- _Goal of the exercise_
An unaltered copy of the listing below is required.

- _Material for this exercise_

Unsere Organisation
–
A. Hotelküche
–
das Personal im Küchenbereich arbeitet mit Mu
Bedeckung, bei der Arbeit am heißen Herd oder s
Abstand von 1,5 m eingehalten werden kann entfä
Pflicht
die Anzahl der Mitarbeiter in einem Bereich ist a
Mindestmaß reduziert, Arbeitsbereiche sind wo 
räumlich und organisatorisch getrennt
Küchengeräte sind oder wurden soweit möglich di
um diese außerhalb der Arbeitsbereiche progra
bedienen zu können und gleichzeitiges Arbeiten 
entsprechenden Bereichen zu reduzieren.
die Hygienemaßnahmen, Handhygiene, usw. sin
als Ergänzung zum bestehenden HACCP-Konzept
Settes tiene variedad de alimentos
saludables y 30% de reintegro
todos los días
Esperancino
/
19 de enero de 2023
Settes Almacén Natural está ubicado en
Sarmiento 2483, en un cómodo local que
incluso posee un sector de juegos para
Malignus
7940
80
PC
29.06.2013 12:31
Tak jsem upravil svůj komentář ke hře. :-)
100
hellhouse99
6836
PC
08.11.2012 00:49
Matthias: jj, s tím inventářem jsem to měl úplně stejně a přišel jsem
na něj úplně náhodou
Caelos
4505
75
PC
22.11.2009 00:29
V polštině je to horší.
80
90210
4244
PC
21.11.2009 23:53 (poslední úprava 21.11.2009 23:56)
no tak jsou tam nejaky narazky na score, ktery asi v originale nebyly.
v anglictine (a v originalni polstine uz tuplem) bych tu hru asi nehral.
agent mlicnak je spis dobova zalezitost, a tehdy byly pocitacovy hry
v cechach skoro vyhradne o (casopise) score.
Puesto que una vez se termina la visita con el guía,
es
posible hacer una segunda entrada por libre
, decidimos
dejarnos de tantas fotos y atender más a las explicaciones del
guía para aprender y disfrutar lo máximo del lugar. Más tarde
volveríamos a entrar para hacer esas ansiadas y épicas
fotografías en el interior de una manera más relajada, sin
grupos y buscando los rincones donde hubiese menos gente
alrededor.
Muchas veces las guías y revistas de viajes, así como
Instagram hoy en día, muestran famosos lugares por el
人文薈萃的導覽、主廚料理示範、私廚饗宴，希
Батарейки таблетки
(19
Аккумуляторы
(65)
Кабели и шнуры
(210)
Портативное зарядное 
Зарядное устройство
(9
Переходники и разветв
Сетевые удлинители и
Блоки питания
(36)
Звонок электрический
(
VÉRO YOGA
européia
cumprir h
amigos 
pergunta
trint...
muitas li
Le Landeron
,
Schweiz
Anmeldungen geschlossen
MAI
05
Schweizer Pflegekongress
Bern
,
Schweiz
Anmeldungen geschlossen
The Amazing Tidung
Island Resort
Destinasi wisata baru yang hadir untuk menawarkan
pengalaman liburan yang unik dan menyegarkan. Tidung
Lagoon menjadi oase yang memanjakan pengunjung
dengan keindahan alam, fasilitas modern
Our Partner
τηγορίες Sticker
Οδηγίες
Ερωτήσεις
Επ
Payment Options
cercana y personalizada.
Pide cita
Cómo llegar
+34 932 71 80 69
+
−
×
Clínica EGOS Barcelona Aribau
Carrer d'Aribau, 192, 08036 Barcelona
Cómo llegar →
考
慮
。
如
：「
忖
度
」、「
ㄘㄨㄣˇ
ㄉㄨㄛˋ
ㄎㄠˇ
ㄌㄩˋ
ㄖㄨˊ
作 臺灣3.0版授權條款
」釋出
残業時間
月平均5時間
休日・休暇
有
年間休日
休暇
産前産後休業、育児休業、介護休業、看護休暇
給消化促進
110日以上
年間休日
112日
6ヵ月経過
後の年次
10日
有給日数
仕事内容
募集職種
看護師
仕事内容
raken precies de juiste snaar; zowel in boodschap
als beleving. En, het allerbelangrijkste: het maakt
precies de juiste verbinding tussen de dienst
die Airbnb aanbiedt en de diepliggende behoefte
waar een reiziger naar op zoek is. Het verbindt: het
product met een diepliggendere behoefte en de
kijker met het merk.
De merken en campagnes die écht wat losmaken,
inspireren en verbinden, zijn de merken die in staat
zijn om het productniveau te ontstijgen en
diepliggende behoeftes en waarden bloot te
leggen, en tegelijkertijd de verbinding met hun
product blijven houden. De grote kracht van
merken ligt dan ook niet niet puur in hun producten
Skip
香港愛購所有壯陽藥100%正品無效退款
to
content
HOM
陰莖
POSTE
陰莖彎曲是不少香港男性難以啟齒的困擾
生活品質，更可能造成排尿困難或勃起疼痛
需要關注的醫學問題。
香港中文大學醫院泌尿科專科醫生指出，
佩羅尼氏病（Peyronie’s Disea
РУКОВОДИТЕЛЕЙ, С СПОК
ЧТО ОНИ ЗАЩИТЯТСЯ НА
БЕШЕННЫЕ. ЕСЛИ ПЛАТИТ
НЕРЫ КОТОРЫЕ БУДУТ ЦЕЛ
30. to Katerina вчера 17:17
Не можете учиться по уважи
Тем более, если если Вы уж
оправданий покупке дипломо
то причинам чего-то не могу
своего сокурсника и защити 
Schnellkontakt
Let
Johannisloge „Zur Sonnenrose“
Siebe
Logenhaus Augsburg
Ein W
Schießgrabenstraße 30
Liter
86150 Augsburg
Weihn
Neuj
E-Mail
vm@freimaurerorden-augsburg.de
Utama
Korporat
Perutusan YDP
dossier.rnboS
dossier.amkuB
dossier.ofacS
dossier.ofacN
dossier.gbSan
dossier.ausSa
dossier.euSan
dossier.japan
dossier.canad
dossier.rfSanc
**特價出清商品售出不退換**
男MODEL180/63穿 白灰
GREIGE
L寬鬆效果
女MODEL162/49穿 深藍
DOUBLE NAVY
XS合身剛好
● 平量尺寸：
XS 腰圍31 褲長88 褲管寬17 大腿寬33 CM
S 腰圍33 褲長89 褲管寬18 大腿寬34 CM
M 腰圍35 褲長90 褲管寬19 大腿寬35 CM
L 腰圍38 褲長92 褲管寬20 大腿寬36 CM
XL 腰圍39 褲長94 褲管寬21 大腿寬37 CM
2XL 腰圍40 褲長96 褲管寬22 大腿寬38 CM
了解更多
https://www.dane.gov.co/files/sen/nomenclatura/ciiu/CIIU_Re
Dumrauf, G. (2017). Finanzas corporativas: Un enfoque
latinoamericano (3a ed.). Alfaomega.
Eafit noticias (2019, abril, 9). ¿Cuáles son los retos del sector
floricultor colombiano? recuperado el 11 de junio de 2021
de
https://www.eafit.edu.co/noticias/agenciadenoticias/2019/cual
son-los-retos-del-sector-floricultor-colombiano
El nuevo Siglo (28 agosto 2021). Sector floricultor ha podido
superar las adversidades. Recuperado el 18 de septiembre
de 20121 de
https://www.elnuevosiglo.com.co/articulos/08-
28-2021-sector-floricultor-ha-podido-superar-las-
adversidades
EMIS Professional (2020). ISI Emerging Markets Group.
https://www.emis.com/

- _Task answer_
Unsere Organisation
–
A. Hotelküche
–
das Personal im Küchenbereich arbeitet mit Mu
Bedeckung, bei der Arbeit am heißen Herd oder s
Abstand von 1,5 m eingehalten werden kann entfä
Pflicht
die Anzahl der Mitarbeiter in einem Bereich ist a
Mindestmaß reduziert, Arbeitsbereiche sind wo 
räumlich und organisatorisch getrennt
Küchengeräte sind oder wurden soweit möglich di
um diese außerhalb der Arbeitsbereiche progra
bedienen zu können und gleichzeitiges Arbeiten 
entsprechenden Bereichen zu reduzieren.
die Hygienemaßnahmen, Handhygiene, usw. sin
als Ergänzung zum bestehenden HACCP-Konzept
Settes tiene variedad de alimentos
saludables y 30% de reintegro
todos los días
Esperancino
/
19 de enero de 2023
Settes Almacén Natural está ubicado en
Sarmiento 2483, en un cómodo local que
incluso posee un sector de juegos para
Malignus
7940
80
PC
29.06.2013 12:31
Tak jsem upravil svůj komentář ke hře. :-)
100
hellhouse99
6836
PC
08.11.2012 00:49
Matthias: jj, s tím inventářem jsem to měl úplně stejně a přišel jsem
na něj úplně náhodou
Caelos
4505
75
PC
22.11.2009 00:29
V polštině je to horší.
80
90210
4244
PC
21.11.2009 23:53 (poslední úprava 21.11.2009 23:56)
no tak jsou tam nejaky narazky na score, ktery asi v originale nebyly.
v anglictine (a v originalni polstine uz tuplem) bych tu hru asi nehral.
agent mlicnak je spis dobova zalezitost, a tehdy byly pocitacovy hry
v cechach skoro vyhradne o (casopise) score.
Puesto que una vez se termina la visita con el guía,
es
posible hacer una segunda entrada por libre
, decidimos
dejarnos de tantas fotos y atender más a las explicaciones del
guía para aprender y disfrutar lo máximo del lugar. Más tarde
volveríamos a entrar para hacer esas ansiadas y épicas
fotografías en el interior de una manera más relajada, sin
grupos y buscando los rincones donde hubiese menos gente
alrededor.
Muchas veces las guías y revistas de viajes, así como
Instagram hoy en día, muestran famosos lugares por el
人文薈萃的導覽、主廚料理示範、私廚饗宴，希
Батарейки таблетки
(19
Аккумуляторы
(65)
Кабели и шнуры
(210)
Портативное зарядное 
Зарядное устройство
(9
Переходники и разветв
Сетевые удлинители и
Блоки питания
(36)
Звонок электрический
(
VÉRO YOGA
européia
cumprir h
amigos 
pergunta
trint...
muitas li
Le Landeron
,
Schweiz
Anmeldungen geschlossen
MAI
05
Schweizer Pflegekongress
Bern
,
Schweiz
Anmeldungen geschlossen
The Amazing Tidung
Island Resort
Destinasi wisata baru yang hadir untuk menawarkan
pengalaman liburan yang unik dan menyegarkan. Tidung
Lagoon menjadi oase yang memanjakan pengunjung
dengan keindahan alam, fasilitas modern
Our Partner
τηγορίες Sticker
Οδηγίες
Ερωτήσεις
Επ
Payment Options
cercana y personalizada.
Pide cita
Cómo llegar
+34 932 71 80 69
+
−
×
Clínica EGOS Barcelona Aribau
Carrer d'Aribau, 192, 08036 Barcelona
Cómo llegar →
考
慮
。
如
：「
忖
度
」、「
ㄘㄨㄣˇ
ㄉㄨㄛˋ
ㄎㄠˇ
ㄌㄩˋ
ㄖㄨˊ
作 臺灣3.0版授權條款
」釋出
残業時間
月平均5時間
休日・休暇
有
年間休日
休暇
産前産後休業、育児休業、介護休業、看護休暇
給消化促進
110日以上
年間休日
112日
6ヵ月経過
後の年次
10日
有給日数
仕事内容
募集職種
看護師
仕事内容
raken precies de juiste snaar; zowel in boodschap
als beleving. En, het allerbelangrijkste: het maakt
precies de juiste verbinding tussen de dienst
die Airbnb aanbiedt en de diepliggende behoefte
waar een reiziger naar op zoek is. Het verbindt: het
product met een diepliggendere behoefte en de
kijker met het merk.
De merken en campagnes die écht wat losmaken,
inspireren en verbinden, zijn de merken die in staat
zijn om het productniveau te ontstijgen en
diepliggende behoeftes en waarden bloot te
leggen, en tegelijkertijd de verbinding met hun
product blijven houden. De grote kracht van
merken ligt dan ook niet niet puur in hun producten
Skip
香港愛購所有壯陽藥100%正品無效退款
to
content
HOM
陰莖
POSTE
陰莖彎曲是不少香港男性難以啟齒的困擾
生活品質，更可能造成排尿困難或勃起疼痛
需要關注的醫學問題。
香港中文大學醫院泌尿科專科醫生指出，
佩羅尼氏病（Peyronie’s Disea
РУКОВОДИТЕЛЕЙ, С СПОК
ЧТО ОНИ ЗАЩИТЯТСЯ НА
БЕШЕННЫЕ. ЕСЛИ ПЛАТИТ
НЕРЫ КОТОРЫЕ БУДУТ ЦЕЛ
30. to Katerina вчера 17:17
Не можете учиться по уважи
Тем более, если если Вы уж
оправданий покупке дипломо
то причинам чего-то не могу
своего сокурсника и защити 
Schnellkontakt
Let
Johannisloge „Zur Sonnenrose“
Siebe
Logenhaus Augsburg
Ein W
Schießgrabenstraße 30
Liter
86150 Augsburg
Weihn
Neuj
E-Mail
vm@freimaurerorden-augsburg.de
Utama
Korporat
Perutusan YDP
dossier.rnboS
dossier.amkuB
dossier.ofacS
dossier.ofacN
dossier.gbSan
dossier.ausSa
dossier.euSan
dossier.japan
dossier.canad
dossier.rfSanc
**特價出清商品售出不退換**
男MODEL180/63穿 白灰
GREIGE
L寬鬆效果
女MODEL162/49穿 深藍
DOUBLE NAVY
XS合身剛好
● 平量尺寸：
XS 腰圍31 褲長88 褲管寬17 大腿寬33 CM
S 腰圍33 褲長89 褲管寬18 大腿寬34 CM
M 腰圍35 褲長90 褲管寬19 大腿寬35 CM
L 腰圍38 褲長92 褲管寬20 大腿寬36 CM
XL 腰圍39 褲長94 褲管寬21 大腿寬37 CM
2XL 腰圍40 褲長96 褲管寬22 大腿寬38 CM
了解更多
https://www.dane.gov.co/files/sen/nomenclatura/ciiu/CIIU_Re
Dumrauf, G. (2017). Finanzas corporativas: Un enfoque
latinoamericano (3a ed.). Alfaomega.
Eafit noticias (2019, abril, 9). ¿Cuáles son los retos del sector
floricultor colombiano? recuperado el 11 de junio de 2021
de
https://www.eafit.edu.co/noticias/agenciadenoticias/2019/cual
son-los-retos-del-sector-floricultor-colombiano
El nuevo Siglo (28 agosto 2021). Sector floricultor ha podido
superar las adversidades. Recuperado el 18 de septiembre
de 20121 de
https://www.elnuevosiglo.com.co/articulos/08-
28-2021-sector-floricultor-ha-podido-superar-las-
adversidades
EMIS Professional (2020). ISI Emerging Markets Group.
https://www.emis.com/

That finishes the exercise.